■ **Data entries**
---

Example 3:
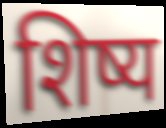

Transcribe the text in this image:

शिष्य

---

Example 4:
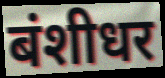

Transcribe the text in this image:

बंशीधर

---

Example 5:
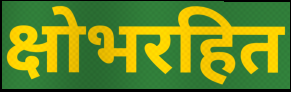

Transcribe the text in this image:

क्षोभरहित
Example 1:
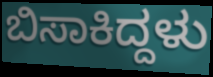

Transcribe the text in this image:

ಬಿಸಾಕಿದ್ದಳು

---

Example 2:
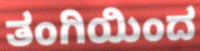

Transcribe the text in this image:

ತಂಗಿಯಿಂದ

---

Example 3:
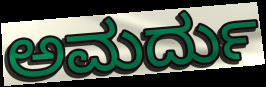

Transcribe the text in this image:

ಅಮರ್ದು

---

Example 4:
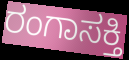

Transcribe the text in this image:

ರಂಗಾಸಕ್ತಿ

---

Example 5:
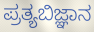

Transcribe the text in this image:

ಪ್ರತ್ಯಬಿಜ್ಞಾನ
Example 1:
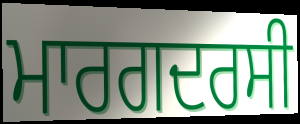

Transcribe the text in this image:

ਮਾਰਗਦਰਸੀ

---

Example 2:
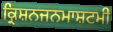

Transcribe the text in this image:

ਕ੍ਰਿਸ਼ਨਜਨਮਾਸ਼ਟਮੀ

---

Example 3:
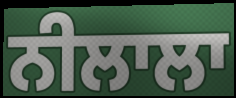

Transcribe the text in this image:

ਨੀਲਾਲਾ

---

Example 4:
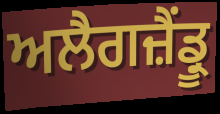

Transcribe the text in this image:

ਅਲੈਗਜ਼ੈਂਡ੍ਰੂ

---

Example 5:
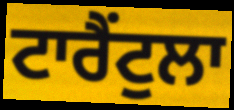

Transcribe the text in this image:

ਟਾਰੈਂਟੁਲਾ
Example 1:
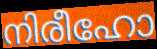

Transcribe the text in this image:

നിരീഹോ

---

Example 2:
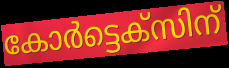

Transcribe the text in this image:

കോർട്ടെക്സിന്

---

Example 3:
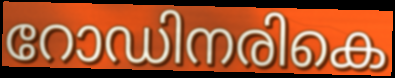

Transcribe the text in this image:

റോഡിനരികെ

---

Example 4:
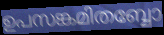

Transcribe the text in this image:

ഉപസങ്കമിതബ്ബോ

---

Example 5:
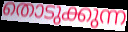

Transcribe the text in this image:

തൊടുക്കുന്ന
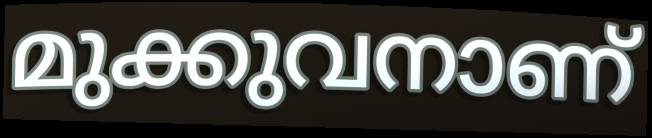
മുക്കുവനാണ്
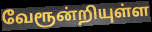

■ **TASK ITEM**
Nothing may be altered when you restate the records, but every picture must be dropped.

■ **TASK RESPONSE**
---

Example 3:

Transcribe the text in this image:

शिष्य

---

Example 4:

Transcribe the text in this image:

बंशीधर

---

Example 5:

Transcribe the text in this image:

क्षोभरहित
Example 1:

Transcribe the text in this image:

ಬಿಸಾಕಿದ್ದಳು

---

Example 2:

Transcribe the text in this image:

ತಂಗಿಯಿಂದ

---

Example 3:

Transcribe the text in this image:

ಅಮರ್ದು

---

Example 4:

Transcribe the text in this image:

ರಂಗಾಸಕ್ತಿ

---

Example 5:

Transcribe the text in this image:

ಪ್ರತ್ಯಬಿಜ್ಞಾನ
Example 1:

Transcribe the text in this image:

ਮਾਰਗਦਰਸੀ

---

Example 2:

Transcribe the text in this image:

ਕ੍ਰਿਸ਼ਨਜਨਮਾਸ਼ਟਮੀ

---

Example 3:

Transcribe the text in this image:

ਨੀਲਾਲਾ

---

Example 4:

Transcribe the text in this image:

ਅਲੈਗਜ਼ੈਂਡ੍ਰੂ

---

Example 5:

Transcribe the text in this image:

ਟਾਰੈਂਟੁਲਾ
Example 1:

Transcribe the text in this image:

നിരീഹോ

---

Example 2:

Transcribe the text in this image:

കോർട്ടെക്സിന്

---

Example 3:

Transcribe the text in this image:

റോഡിനരികെ

---

Example 4:

Transcribe the text in this image:

ഉപസങ്കമിതബ്ബോ

---

Example 5:

Transcribe the text in this image:

തൊടുക്കുന്ന
മുക്കുവനാണ്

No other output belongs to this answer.